## [EXERCISE DETAILS]
The response has to reproduce all entries exactly while excluding their pictures.

## [PROVIDED DATA]
※ ※ ※
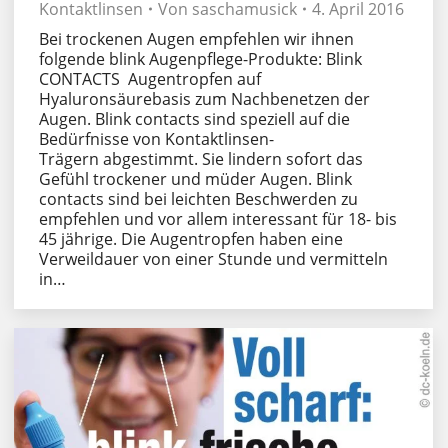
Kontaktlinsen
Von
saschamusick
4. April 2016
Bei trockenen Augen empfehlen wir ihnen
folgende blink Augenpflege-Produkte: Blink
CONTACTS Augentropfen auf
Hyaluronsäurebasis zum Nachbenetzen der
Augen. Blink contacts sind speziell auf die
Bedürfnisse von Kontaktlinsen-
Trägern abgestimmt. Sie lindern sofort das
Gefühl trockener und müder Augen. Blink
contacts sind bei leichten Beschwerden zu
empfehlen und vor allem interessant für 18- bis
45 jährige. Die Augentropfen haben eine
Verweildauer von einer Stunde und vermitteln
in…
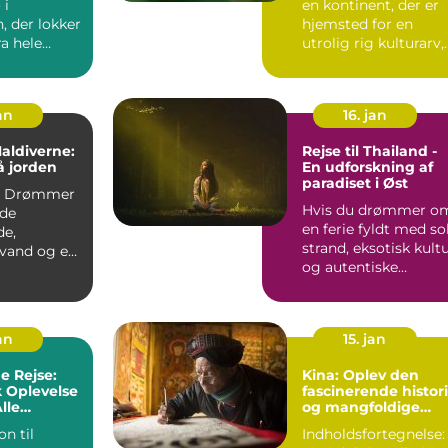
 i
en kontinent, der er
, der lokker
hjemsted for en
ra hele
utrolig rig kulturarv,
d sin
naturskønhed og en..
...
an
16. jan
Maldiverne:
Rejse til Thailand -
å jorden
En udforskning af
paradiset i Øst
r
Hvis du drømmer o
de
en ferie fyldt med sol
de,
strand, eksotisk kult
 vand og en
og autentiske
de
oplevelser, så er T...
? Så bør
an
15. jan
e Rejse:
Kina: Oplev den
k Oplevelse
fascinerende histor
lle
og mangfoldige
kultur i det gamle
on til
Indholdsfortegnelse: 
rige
※ ※ ※
## [RESPONSE TO THE TASK]
Kontaktlinsen
Von
saschamusick
4. April 2016
Bei trockenen Augen empfehlen wir ihnen
folgende blink Augenpflege-Produkte: Blink
CONTACTS Augentropfen auf
Hyaluronsäurebasis zum Nachbenetzen der
Augen. Blink contacts sind speziell auf die
Bedürfnisse von Kontaktlinsen-
Trägern abgestimmt. Sie lindern sofort das
Gefühl trockener und müder Augen. Blink
contacts sind bei leichten Beschwerden zu
empfehlen und vor allem interessant für 18- bis
45 jährige. Die Augentropfen haben eine
Verweildauer von einer Stunde und vermitteln
in…
 i
en kontinent, der er
, der lokker
hjemsted for en
ra hele
utrolig rig kulturarv,
d sin
naturskønhed og en..
...
an
16. jan
Maldiverne:
Rejse til Thailand -
å jorden
En udforskning af
paradiset i Øst
r
Hvis du drømmer o
de
en ferie fyldt med sol
de,
strand, eksotisk kult
 vand og en
og autentiske
de
oplevelser, så er T...
? Så bør
an
15. jan
e Rejse:
Kina: Oplev den
k Oplevelse
fascinerende histor
lle
og mangfoldige
kultur i det gamle
on til
Indholdsfortegnelse: 
rige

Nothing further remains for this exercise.